TASK DESCRIPTION:
All lines from the one containing "photomicrograph displays staining" through the final line of the material below must appear exactly as they are, with nothing else.

DATA BLOCK:

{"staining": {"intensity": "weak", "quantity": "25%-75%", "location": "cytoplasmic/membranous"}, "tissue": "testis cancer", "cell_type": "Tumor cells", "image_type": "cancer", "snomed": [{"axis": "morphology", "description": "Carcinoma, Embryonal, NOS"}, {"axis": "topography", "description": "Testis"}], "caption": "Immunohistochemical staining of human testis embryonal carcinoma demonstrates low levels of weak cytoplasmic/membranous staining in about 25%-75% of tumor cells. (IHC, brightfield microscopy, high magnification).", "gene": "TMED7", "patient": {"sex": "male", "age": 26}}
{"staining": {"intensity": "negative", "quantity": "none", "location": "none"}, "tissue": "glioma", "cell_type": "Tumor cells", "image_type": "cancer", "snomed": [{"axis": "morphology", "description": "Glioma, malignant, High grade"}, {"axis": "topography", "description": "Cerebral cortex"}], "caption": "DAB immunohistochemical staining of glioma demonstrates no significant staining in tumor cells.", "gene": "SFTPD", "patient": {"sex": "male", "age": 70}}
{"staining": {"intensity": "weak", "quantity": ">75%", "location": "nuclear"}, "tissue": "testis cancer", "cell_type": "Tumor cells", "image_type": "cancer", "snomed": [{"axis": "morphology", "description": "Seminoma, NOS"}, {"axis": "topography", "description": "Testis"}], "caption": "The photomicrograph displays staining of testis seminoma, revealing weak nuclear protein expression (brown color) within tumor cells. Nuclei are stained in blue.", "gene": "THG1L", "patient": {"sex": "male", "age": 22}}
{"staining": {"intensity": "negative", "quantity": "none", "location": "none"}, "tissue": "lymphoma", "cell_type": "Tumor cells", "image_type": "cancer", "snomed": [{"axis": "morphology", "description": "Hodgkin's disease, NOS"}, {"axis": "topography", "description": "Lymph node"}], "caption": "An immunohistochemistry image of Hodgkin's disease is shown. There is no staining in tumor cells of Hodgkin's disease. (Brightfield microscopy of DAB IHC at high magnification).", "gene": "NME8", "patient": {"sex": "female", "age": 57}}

ANSWER BELOW:
{"staining": {"intensity": "weak", "quantity": ">75%", "location": "nuclear"}, "tissue": "testis cancer", "cell_type": "Tumor cells", "image_type": "cancer", "snomed": [{"axis": "morphology", "description": "Seminoma, NOS"}, {"axis": "topography", "description": "Testis"}], "caption": "The photomicrograph displays staining of testis seminoma, revealing weak nuclear protein expression (brown color) within tumor cells. Nuclei are stained in blue.", "gene": "THG1L", "patient": {"sex": "male", "age": 22}}
{"staining": {"intensity": "negative", "quantity": "none", "location": "none"}, "tissue": "lymphoma", "cell_type": "Tumor cells", "image_type": "cancer", "snomed": [{"axis": "morphology", "description": "Hodgkin's disease, NOS"}, {"axis": "topography", "description": "Lymph node"}], "caption": "An immunohistochemistry image of Hodgkin's disease is shown. There is no staining in tumor cells of Hodgkin's disease. (Brightfield microscopy of DAB IHC at high magnification).", "gene": "NME8", "patient": {"sex": "female", "age": 57}}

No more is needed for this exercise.